For most of the weekend on Twitter, in conversations with the hash tag "#amazonfail," users were discussing the fact that the e-tailer was removing the sales rankings for books that it deemed featured "adult" content. Many readers, and writers, decried the fact that Amazon appears to be removing the sales ranking for titles that feature gay and lesbian characters and/or themes.

The director of the Erotic Authors Association, who goes by the pen name Erastes, told PW that many of her members "noticed their titles had been stripped of their sales rankings" on Amazon. One, Mark Probst, contacted a customer service representative at Amazon and wrote about the exchange on his blog. Probst wrote that the Amazon rep responded to his inquiry by saying that "'adult' material" is being excluded from appearing in "some searches and best seller lists" as a "consideration of our entire customer base."

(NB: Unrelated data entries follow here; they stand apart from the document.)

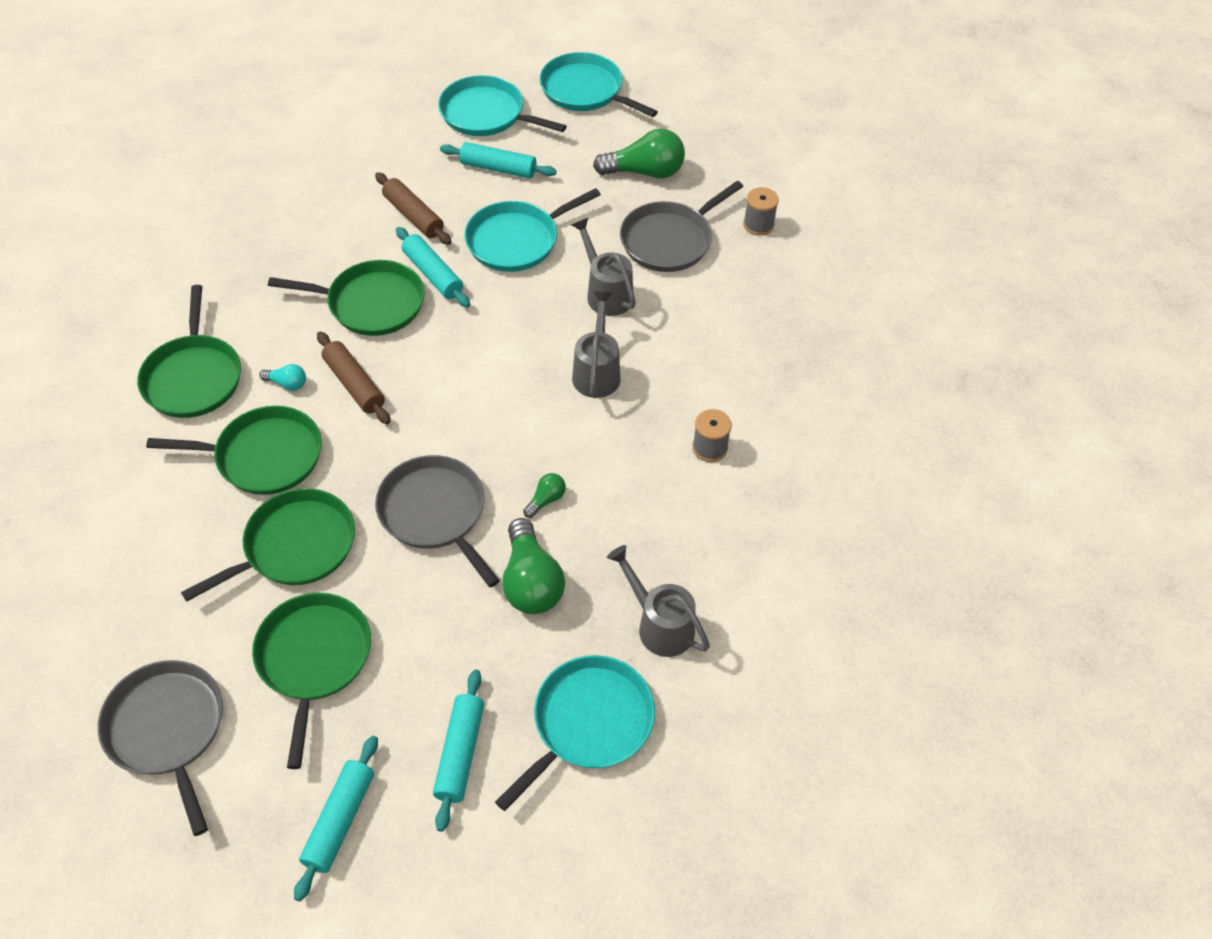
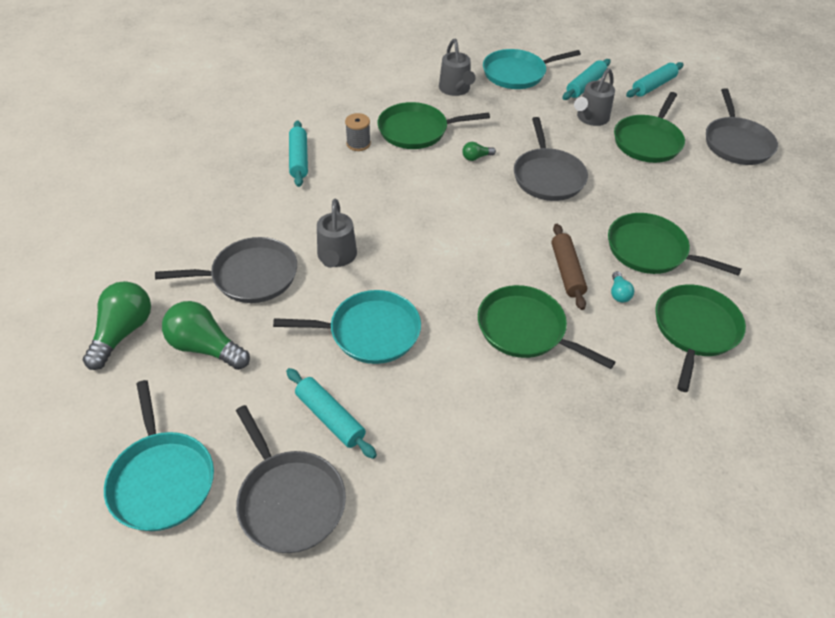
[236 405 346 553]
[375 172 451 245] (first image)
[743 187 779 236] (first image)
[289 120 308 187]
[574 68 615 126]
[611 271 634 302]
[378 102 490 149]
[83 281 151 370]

Whatever the cause, titles like James Baldwin's Giovanni's Room and Annie Proulx's Brokeback Mountain are among the those that have lost their sales ranking. Bloggers aren't buying the glitch explanation and some are calling an Amazon boycott, but the fact that such a wide range of titles have lost their rankings suggest that whatever Amazon may have been trying to do went haywire
.

So first they told an LGBT author, the reason the titles were disappearing was they wanted to hide "adult" content from younger customers. When the furor broke out they changed their story to say a "glitch" caused the problem.

Searches conducted by yours truly are now turning up LGBT titles but the rankings situation has yet to be resolved. I've yet to decide how to feel about this, large companies often have problems where the right hand doesn't know what the left is doing, but I'd be lying if I said I don't buy the sudden switch in story.